**WHAT THIS TASK INVOLVES:** Copy out the listing that follows, exact in every word, and skip the images.

--- RECORDS PROVIDED Enclosed Below ---

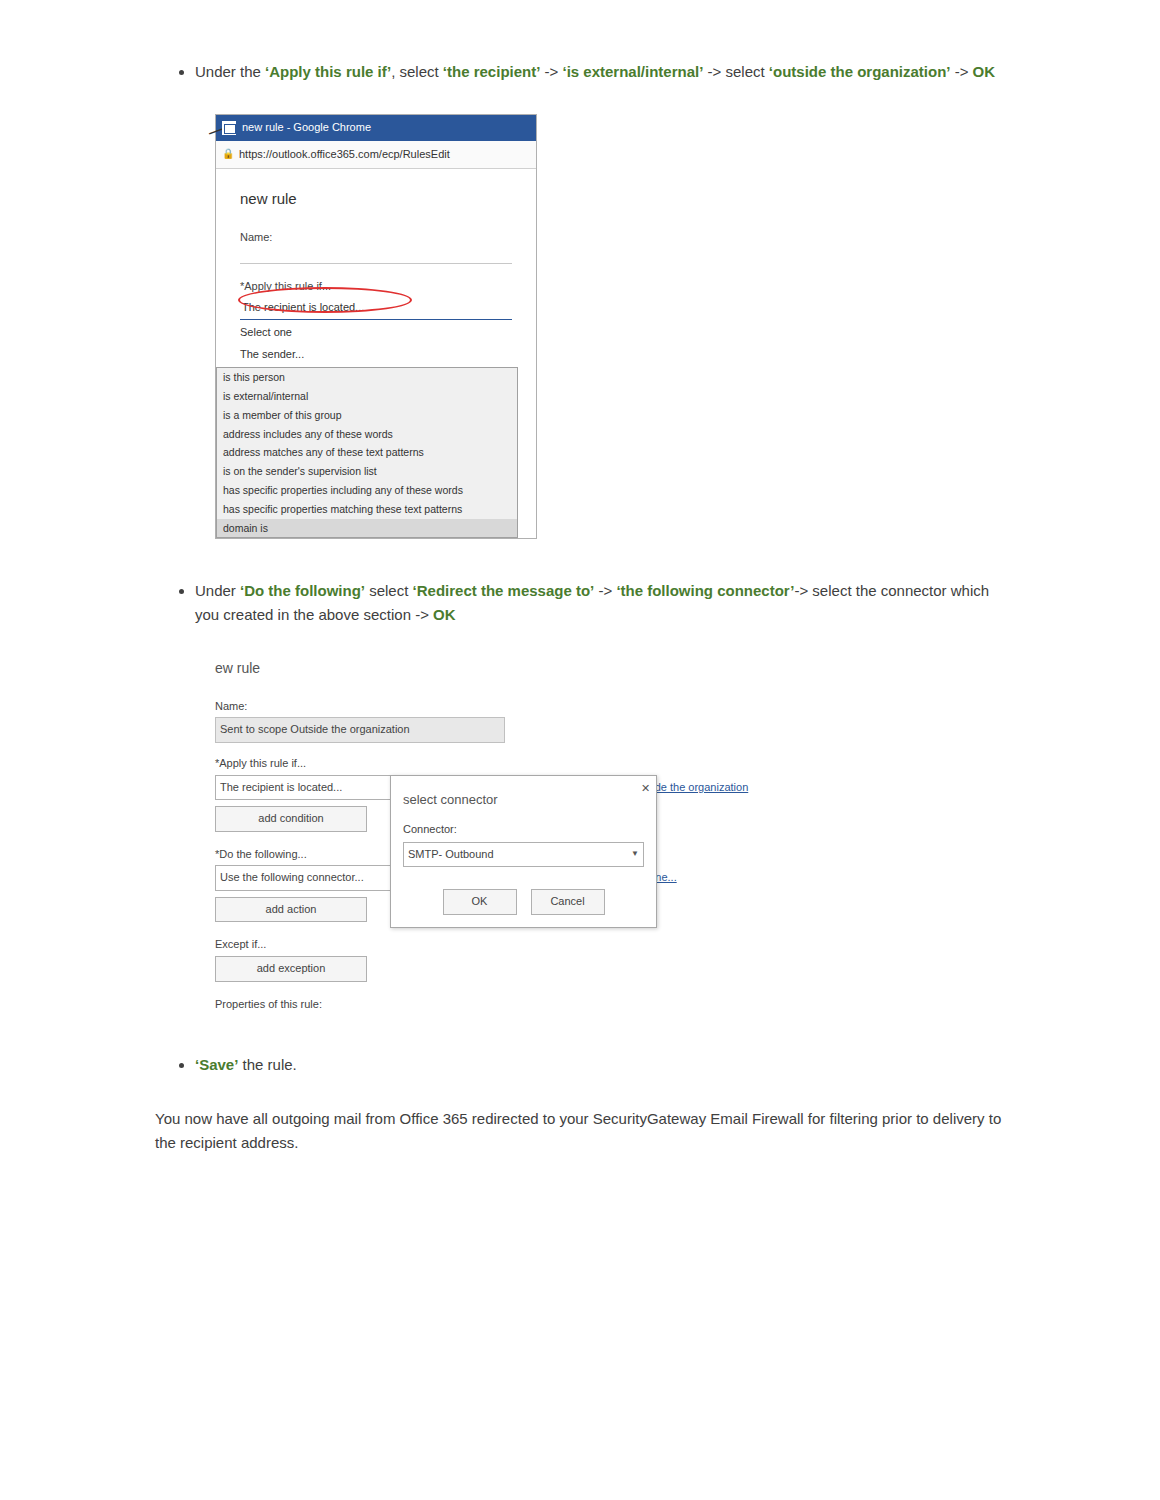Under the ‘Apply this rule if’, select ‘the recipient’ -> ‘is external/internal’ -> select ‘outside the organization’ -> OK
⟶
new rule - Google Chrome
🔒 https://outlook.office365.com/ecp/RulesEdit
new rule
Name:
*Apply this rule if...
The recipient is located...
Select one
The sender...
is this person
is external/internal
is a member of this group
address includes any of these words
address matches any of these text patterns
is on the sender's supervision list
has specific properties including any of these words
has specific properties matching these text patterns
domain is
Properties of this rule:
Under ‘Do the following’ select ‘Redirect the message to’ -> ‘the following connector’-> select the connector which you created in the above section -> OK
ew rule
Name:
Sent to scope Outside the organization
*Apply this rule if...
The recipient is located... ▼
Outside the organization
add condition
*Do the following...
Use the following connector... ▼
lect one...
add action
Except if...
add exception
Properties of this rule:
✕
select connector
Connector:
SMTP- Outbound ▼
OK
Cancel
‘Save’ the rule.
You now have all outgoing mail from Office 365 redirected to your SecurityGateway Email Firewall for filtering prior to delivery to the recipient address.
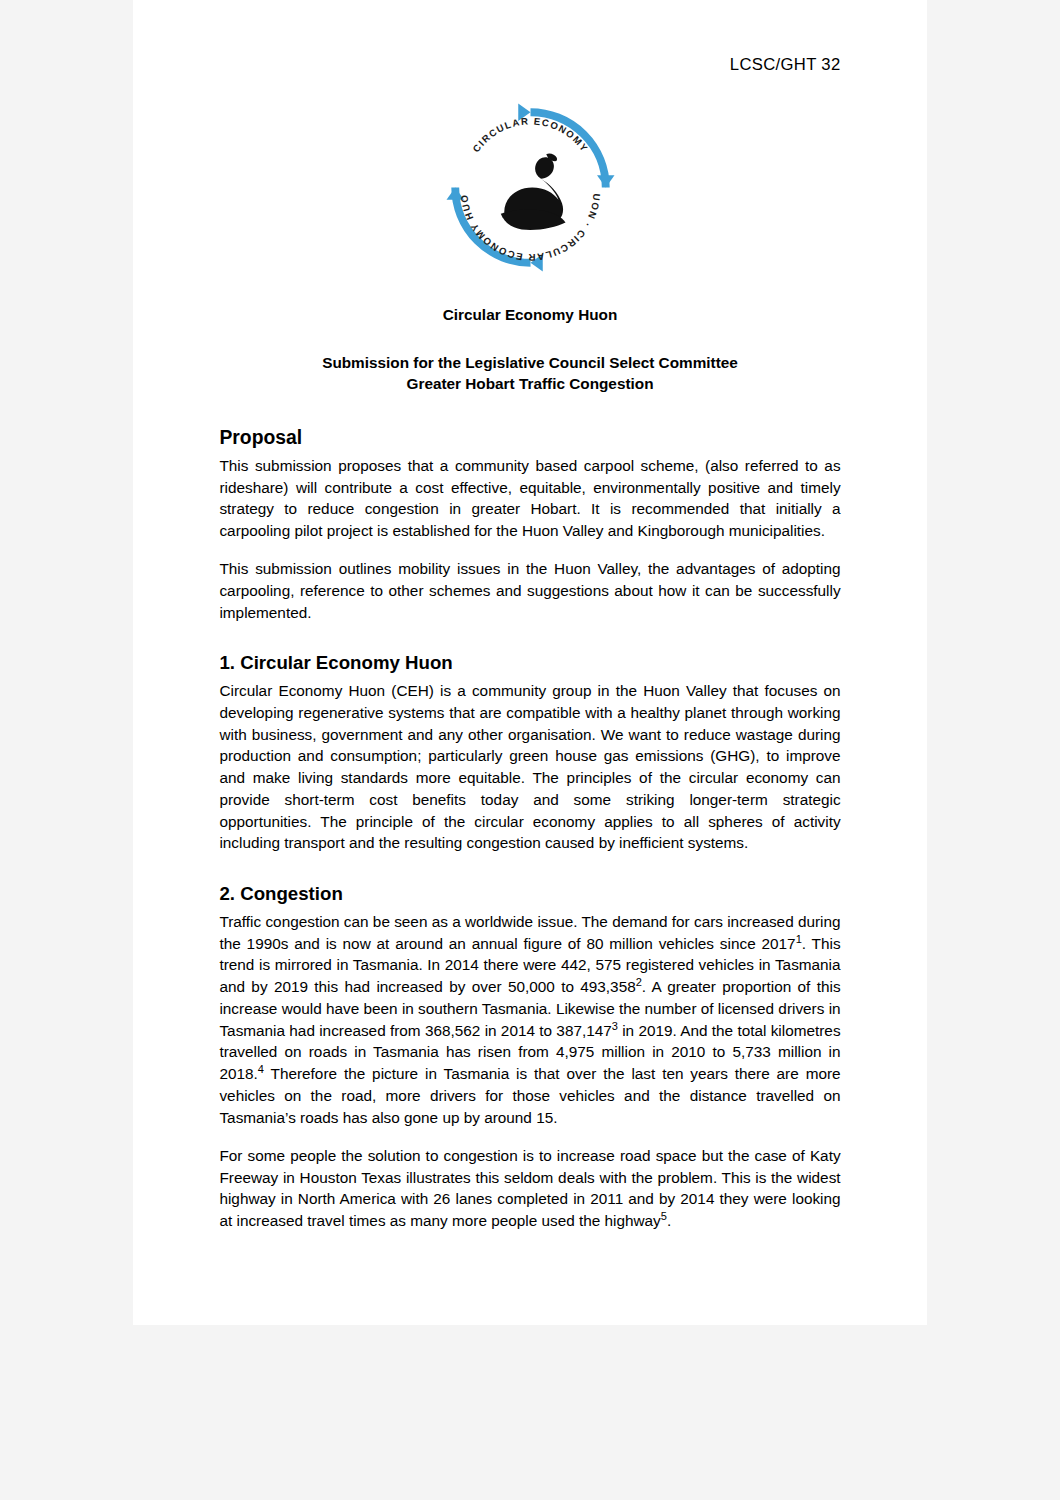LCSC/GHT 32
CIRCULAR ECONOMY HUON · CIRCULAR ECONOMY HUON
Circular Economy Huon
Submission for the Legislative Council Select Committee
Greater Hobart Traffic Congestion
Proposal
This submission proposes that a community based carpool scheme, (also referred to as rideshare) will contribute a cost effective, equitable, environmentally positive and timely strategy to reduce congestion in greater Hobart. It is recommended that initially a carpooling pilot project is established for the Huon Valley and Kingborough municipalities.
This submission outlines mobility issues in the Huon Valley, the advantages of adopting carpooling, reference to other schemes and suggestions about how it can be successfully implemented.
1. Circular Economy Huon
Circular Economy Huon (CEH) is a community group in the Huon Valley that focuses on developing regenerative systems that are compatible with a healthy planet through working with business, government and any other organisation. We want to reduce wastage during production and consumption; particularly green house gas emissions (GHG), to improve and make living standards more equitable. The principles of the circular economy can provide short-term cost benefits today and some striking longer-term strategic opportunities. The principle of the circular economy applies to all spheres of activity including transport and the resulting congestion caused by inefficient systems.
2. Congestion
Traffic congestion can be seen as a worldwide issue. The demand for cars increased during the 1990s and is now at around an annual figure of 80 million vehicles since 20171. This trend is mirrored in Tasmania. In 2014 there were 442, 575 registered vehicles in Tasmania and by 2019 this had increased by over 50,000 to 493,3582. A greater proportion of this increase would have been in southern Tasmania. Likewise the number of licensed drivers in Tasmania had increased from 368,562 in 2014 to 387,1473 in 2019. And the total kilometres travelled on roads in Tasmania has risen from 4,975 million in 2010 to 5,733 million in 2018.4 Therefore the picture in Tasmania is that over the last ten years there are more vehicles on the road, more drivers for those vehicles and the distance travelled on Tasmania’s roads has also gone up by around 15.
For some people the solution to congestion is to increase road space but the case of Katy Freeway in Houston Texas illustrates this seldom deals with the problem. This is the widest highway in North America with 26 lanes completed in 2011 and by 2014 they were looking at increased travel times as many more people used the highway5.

--- End of Enclosed RECORDS PROVIDED ---

**EXERCISE OUTPUT:**
Under the ‘Apply this rule if’, select ‘the recipient’ -> ‘is external/internal’ -> select ‘outside the organization’ -> OK
⟶
new rule - Google Chrome
🔒 https://outlook.office365.com/ecp/RulesEdit
new rule
Name:
*Apply this rule if...
The recipient is located...
Select one
The sender...
is this person
is external/internal
is a member of this group
address includes any of these words
address matches any of these text patterns
is on the sender's supervision list
has specific properties including any of these words
has specific properties matching these text patterns
domain is
Properties of this rule:
Under ‘Do the following’ select ‘Redirect the message to’ -> ‘the following connector’-> select the connector which you created in the above section -> OK
ew rule
Name:
Sent to scope Outside the organization
*Apply this rule if...
The recipient is located... ▼
Outside the organization
add condition
*Do the following...
Use the following connector... ▼
lect one...
add action
Except if...
add exception
Properties of this rule:
✕
select connector
Connector:
SMTP- Outbound ▼
OK
Cancel
‘Save’ the rule.
You now have all outgoing mail from Office 365 redirected to your SecurityGateway Email Firewall for filtering prior to delivery to the recipient address.
LCSC/GHT 32
CIRCULAR ECONOMY HUON · CIRCULAR ECONOMY HUON
Circular Economy Huon
Submission for the Legislative Council Select Committee
Greater Hobart Traffic Congestion
Proposal
This submission proposes that a community based carpool scheme, (also referred to as rideshare) will contribute a cost effective, equitable, environmentally positive and timely strategy to reduce congestion in greater Hobart. It is recommended that initially a carpooling pilot project is established for the Huon Valley and Kingborough municipalities.
This submission outlines mobility issues in the Huon Valley, the advantages of adopting carpooling, reference to other schemes and suggestions about how it can be successfully implemented.
1. Circular Economy Huon
Circular Economy Huon (CEH) is a community group in the Huon Valley that focuses on developing regenerative systems that are compatible with a healthy planet through working with business, government and any other organisation. We want to reduce wastage during production and consumption; particularly green house gas emissions (GHG), to improve and make living standards more equitable. The principles of the circular economy can provide short-term cost benefits today and some striking longer-term strategic opportunities. The principle of the circular economy applies to all spheres of activity including transport and the resulting congestion caused by inefficient systems.
2. Congestion
Traffic congestion can be seen as a worldwide issue. The demand for cars increased during the 1990s and is now at around an annual figure of 80 million vehicles since 20171. This trend is mirrored in Tasmania. In 2014 there were 442, 575 registered vehicles in Tasmania and by 2019 this had increased by over 50,000 to 493,3582. A greater proportion of this increase would have been in southern Tasmania. Likewise the number of licensed drivers in Tasmania had increased from 368,562 in 2014 to 387,1473 in 2019. And the total kilometres travelled on roads in Tasmania has risen from 4,975 million in 2010 to 5,733 million in 2018.4 Therefore the picture in Tasmania is that over the last ten years there are more vehicles on the road, more drivers for those vehicles and the distance travelled on Tasmania’s roads has also gone up by around 15.
For some people the solution to congestion is to increase road space but the case of Katy Freeway in Houston Texas illustrates this seldom deals with the problem. This is the widest highway in North America with 26 lanes completed in 2011 and by 2014 they were looking at increased travel times as many more people used the highway5.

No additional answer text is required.